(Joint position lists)
──────────

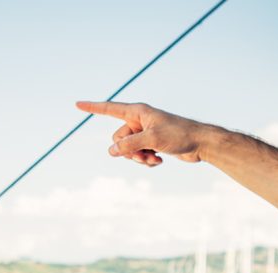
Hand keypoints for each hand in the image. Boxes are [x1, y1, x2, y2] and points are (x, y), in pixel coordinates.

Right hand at [75, 101, 217, 166]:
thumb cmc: (179, 135)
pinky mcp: (151, 144)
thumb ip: (129, 145)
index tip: (77, 104)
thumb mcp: (151, 139)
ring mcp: (145, 133)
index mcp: (137, 112)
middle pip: (118, 138)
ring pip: (127, 150)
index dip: (93, 107)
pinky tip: (159, 162)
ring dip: (138, 158)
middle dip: (127, 150)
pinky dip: (146, 160)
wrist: (200, 143)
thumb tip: (111, 151)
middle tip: (144, 154)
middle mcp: (139, 120)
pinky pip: (138, 155)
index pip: (110, 109)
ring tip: (153, 159)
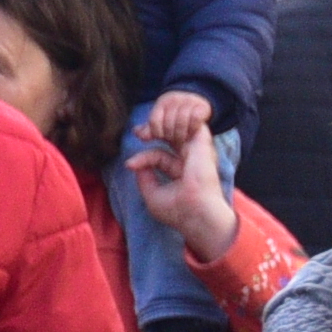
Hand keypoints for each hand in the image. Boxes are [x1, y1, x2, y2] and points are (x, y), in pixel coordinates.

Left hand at [127, 96, 237, 263]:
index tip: (129, 165)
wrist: (196, 213)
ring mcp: (197, 150)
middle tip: (138, 133)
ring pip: (181, 124)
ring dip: (162, 124)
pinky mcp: (202, 144)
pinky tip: (159, 130)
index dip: (143, 156)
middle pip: (171, 136)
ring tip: (146, 134)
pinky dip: (177, 119)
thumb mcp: (153, 195)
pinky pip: (194, 119)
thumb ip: (144, 179)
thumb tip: (134, 165)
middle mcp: (191, 158)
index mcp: (182, 169)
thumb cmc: (178, 210)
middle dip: (153, 130)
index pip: (159, 155)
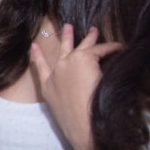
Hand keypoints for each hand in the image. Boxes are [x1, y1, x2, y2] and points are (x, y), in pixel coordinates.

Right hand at [30, 24, 121, 149]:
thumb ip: (60, 94)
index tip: (33, 46)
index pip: (39, 66)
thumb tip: (69, 89)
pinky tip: (116, 46)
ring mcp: (69, 63)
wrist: (80, 123)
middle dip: (65, 37)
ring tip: (94, 30)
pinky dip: (110, 47)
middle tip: (67, 26)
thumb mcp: (57, 107)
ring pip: (82, 46)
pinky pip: (100, 49)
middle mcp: (57, 70)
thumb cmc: (71, 121)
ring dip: (90, 37)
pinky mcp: (85, 60)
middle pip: (62, 50)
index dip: (36, 55)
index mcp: (48, 84)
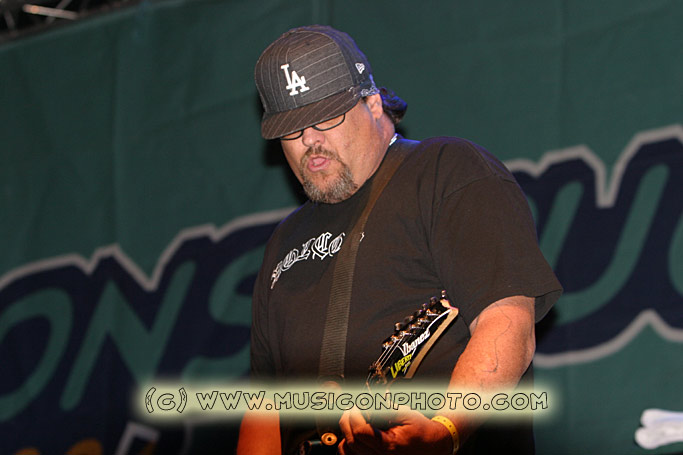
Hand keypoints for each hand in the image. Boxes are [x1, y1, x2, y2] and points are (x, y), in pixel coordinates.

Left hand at [337, 406, 452, 454]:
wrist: (434, 445)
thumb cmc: (422, 431)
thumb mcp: (406, 414)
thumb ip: (385, 408)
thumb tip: (366, 402)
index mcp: (389, 445)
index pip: (361, 431)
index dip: (355, 415)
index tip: (357, 405)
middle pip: (352, 441)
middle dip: (347, 421)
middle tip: (351, 409)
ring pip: (348, 450)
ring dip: (346, 432)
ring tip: (351, 419)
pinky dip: (348, 444)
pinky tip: (352, 432)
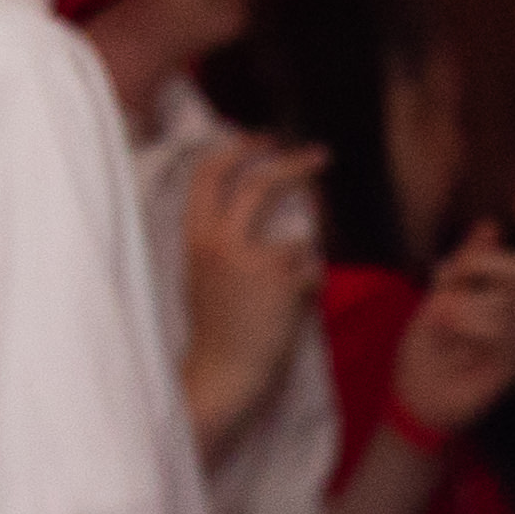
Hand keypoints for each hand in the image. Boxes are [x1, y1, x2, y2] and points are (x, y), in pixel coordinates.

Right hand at [178, 134, 326, 450]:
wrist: (224, 373)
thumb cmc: (217, 328)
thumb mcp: (205, 274)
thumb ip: (226, 239)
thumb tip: (267, 210)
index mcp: (195, 237)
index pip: (207, 174)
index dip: (237, 150)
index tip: (263, 140)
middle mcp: (218, 241)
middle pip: (256, 180)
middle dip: (292, 162)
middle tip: (319, 156)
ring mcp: (251, 258)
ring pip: (297, 227)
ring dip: (313, 229)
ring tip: (313, 253)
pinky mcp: (281, 280)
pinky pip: (310, 267)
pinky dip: (309, 283)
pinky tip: (293, 306)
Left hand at [391, 205, 514, 440]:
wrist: (419, 400)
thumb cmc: (429, 348)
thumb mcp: (440, 294)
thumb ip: (466, 264)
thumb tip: (490, 225)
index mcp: (513, 295)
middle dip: (484, 263)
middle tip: (446, 280)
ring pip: (507, 299)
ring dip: (464, 302)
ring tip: (441, 319)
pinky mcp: (513, 360)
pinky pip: (497, 327)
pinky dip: (463, 323)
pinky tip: (447, 336)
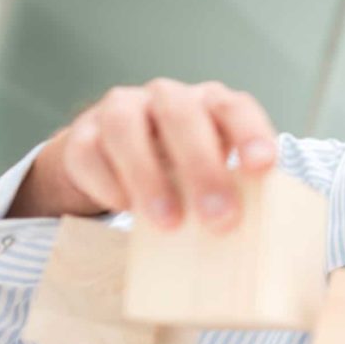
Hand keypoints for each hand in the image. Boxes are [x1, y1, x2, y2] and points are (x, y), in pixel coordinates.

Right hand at [7, 80, 277, 231]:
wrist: (112, 160)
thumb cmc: (179, 172)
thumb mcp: (212, 177)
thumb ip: (235, 195)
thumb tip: (261, 245)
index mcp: (209, 104)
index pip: (234, 107)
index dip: (250, 133)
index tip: (262, 166)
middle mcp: (166, 98)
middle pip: (182, 116)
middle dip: (203, 168)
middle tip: (220, 219)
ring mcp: (120, 111)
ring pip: (126, 127)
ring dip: (149, 177)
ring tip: (169, 223)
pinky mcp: (82, 136)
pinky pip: (88, 152)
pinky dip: (106, 181)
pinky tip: (123, 207)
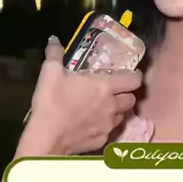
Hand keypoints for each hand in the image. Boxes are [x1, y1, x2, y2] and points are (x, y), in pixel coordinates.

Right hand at [17, 36, 142, 156]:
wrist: (47, 139)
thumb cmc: (51, 103)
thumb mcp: (50, 74)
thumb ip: (55, 55)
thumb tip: (54, 40)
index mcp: (105, 87)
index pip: (134, 80)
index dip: (135, 76)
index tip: (131, 74)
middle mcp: (112, 106)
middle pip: (131, 99)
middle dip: (126, 94)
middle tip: (114, 91)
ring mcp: (109, 125)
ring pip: (123, 116)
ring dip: (117, 110)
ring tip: (104, 107)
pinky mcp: (102, 140)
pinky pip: (110, 131)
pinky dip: (106, 126)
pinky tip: (92, 124)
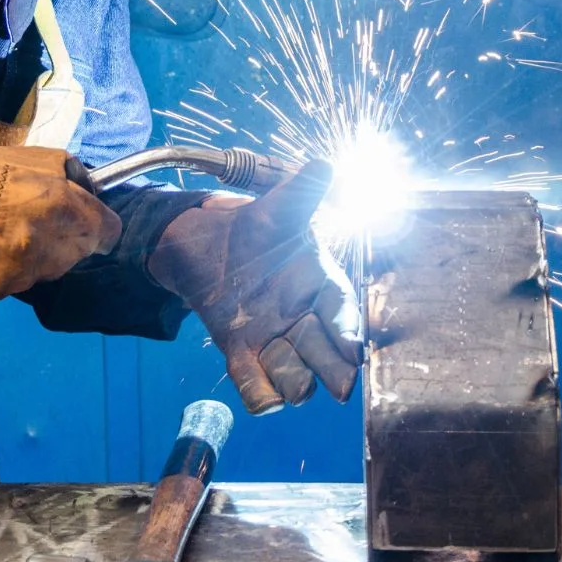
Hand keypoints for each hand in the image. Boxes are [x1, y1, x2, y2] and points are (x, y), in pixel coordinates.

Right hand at [0, 144, 121, 316]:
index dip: (98, 226)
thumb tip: (86, 190)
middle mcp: (52, 252)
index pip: (109, 234)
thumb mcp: (34, 156)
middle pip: (74, 256)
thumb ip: (68, 175)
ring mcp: (22, 280)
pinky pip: (0, 289)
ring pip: (37, 274)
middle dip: (60, 242)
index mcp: (67, 213)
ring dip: (26, 260)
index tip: (84, 222)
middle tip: (27, 223)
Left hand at [147, 162, 361, 413]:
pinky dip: (260, 395)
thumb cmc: (256, 229)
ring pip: (296, 376)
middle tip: (339, 383)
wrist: (208, 247)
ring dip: (293, 379)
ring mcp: (275, 341)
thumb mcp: (277, 209)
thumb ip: (301, 193)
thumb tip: (325, 165)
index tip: (353, 349)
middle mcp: (304, 319)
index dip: (348, 330)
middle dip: (333, 368)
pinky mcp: (242, 356)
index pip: (342, 311)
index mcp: (321, 285)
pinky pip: (257, 387)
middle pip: (327, 355)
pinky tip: (262, 396)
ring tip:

──────────

[Assigned task] Given the word "Right", show every line of the records that contains it.

[Answer to the exercise]
Right hand at [75, 101, 217, 166]:
Right hand at [30, 24, 121, 149]:
Right hand at [178, 134, 326, 450]:
Right hand at [7, 80, 277, 231]:
Right hand at [17, 36, 142, 156]:
Right hand at [0, 144, 121, 316]:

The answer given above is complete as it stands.